I wrote this a little while ago. I don't know where it came from or why, the words just came so I posted it on my Instagram because I knew it was not intended for me.
Feelings can betray
Thoughts can deceive
Pain can distort both
Take a moment to pause. Breathe. Try to quiet your emotions & slow your thoughts. Sounds easy doesn't it?
Now try & do that in a pitch black room with 1000 televisions on that you can't see & they're all on different channels & somewhere in there is your emotions playing Ring a Ring a Rosie with every Demon, bad memory & fear you've ever had.
Doesn't sound so easy now does it? Let that sink in for a moment.
Sound horrible? Exhausting? Torturous even?
This is what can happen sometimes the very moment your eyes open, or in the middle of a conversation with someone, driving down the fwy or 3am in the morning, laying there broken & exhausted with no relief from sleep insight.
I'm not posting this for your sympathy, your pity or to trigger a feeling in you to want to donate a couple of bucks to some Mental Health Awareness charity.
I'm posting this not for you. Or you, or even you...

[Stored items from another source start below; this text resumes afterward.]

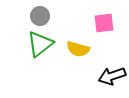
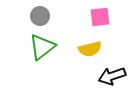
pink square: moved 4 px left, 6 px up
green triangle: moved 2 px right, 3 px down
yellow semicircle: moved 12 px right; rotated 30 degrees counterclockwise
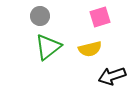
pink square: rotated 10 degrees counterclockwise
green triangle: moved 6 px right
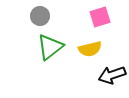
green triangle: moved 2 px right
black arrow: moved 1 px up
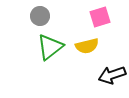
yellow semicircle: moved 3 px left, 3 px up
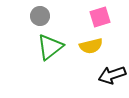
yellow semicircle: moved 4 px right
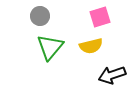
green triangle: rotated 12 degrees counterclockwise
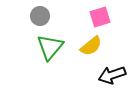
yellow semicircle: rotated 25 degrees counterclockwise
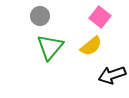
pink square: rotated 35 degrees counterclockwise
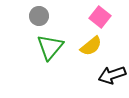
gray circle: moved 1 px left
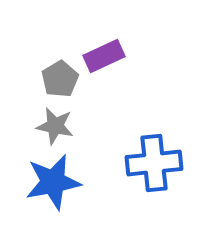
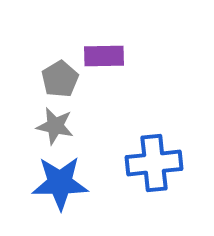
purple rectangle: rotated 24 degrees clockwise
blue star: moved 7 px right, 1 px down; rotated 10 degrees clockwise
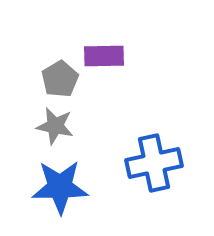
blue cross: rotated 6 degrees counterclockwise
blue star: moved 4 px down
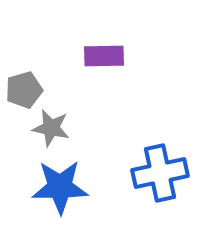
gray pentagon: moved 36 px left, 11 px down; rotated 15 degrees clockwise
gray star: moved 4 px left, 2 px down
blue cross: moved 6 px right, 10 px down
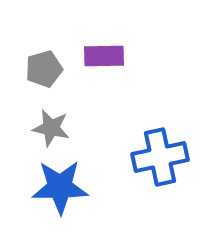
gray pentagon: moved 20 px right, 21 px up
blue cross: moved 16 px up
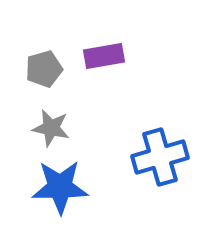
purple rectangle: rotated 9 degrees counterclockwise
blue cross: rotated 4 degrees counterclockwise
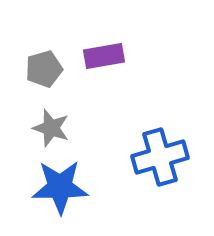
gray star: rotated 6 degrees clockwise
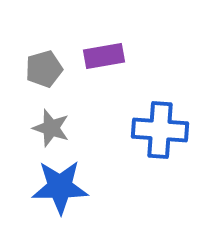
blue cross: moved 27 px up; rotated 20 degrees clockwise
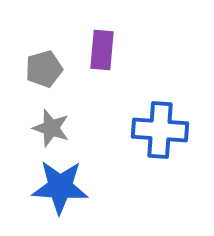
purple rectangle: moved 2 px left, 6 px up; rotated 75 degrees counterclockwise
blue star: rotated 4 degrees clockwise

I'm posting this for YOU! Yep you 👋. Standing slightly off to the side, hands in your pockets so no-one notices your fidgeting. Head dipped down to try avoiding anyone making eye contact. HI! Guess what, you're not insane. You're not some freak & you're NOT worthless. I may not know your struggle, don't need to. Truth is, nobody can really know someone else's struggle, but that's ok. I know that feeling. It sucks and it shouldn't be one you have. But I'm not going to BS and give you the "it'll all be ok" line while sitting on a rainbow with unicorns & lollipops.
It's tough & it won't be easy. There's a good chance it's never going away either. You're going to fight each day & you're going to feel tired most of the time. I have & still do, live it myself. I see it in the eyes of those I love & those close to me. But just like me, just like them, you ARE worth it. You are stronger than you credit yourself for. You have a strength people don't & won't ever see. Some days you won't be so strong. You're going to have to bluff it. That's ok, we all do.
What I need you to do though is not give up. I know what I'm asking, but YOU ARE WORTH the fight!!!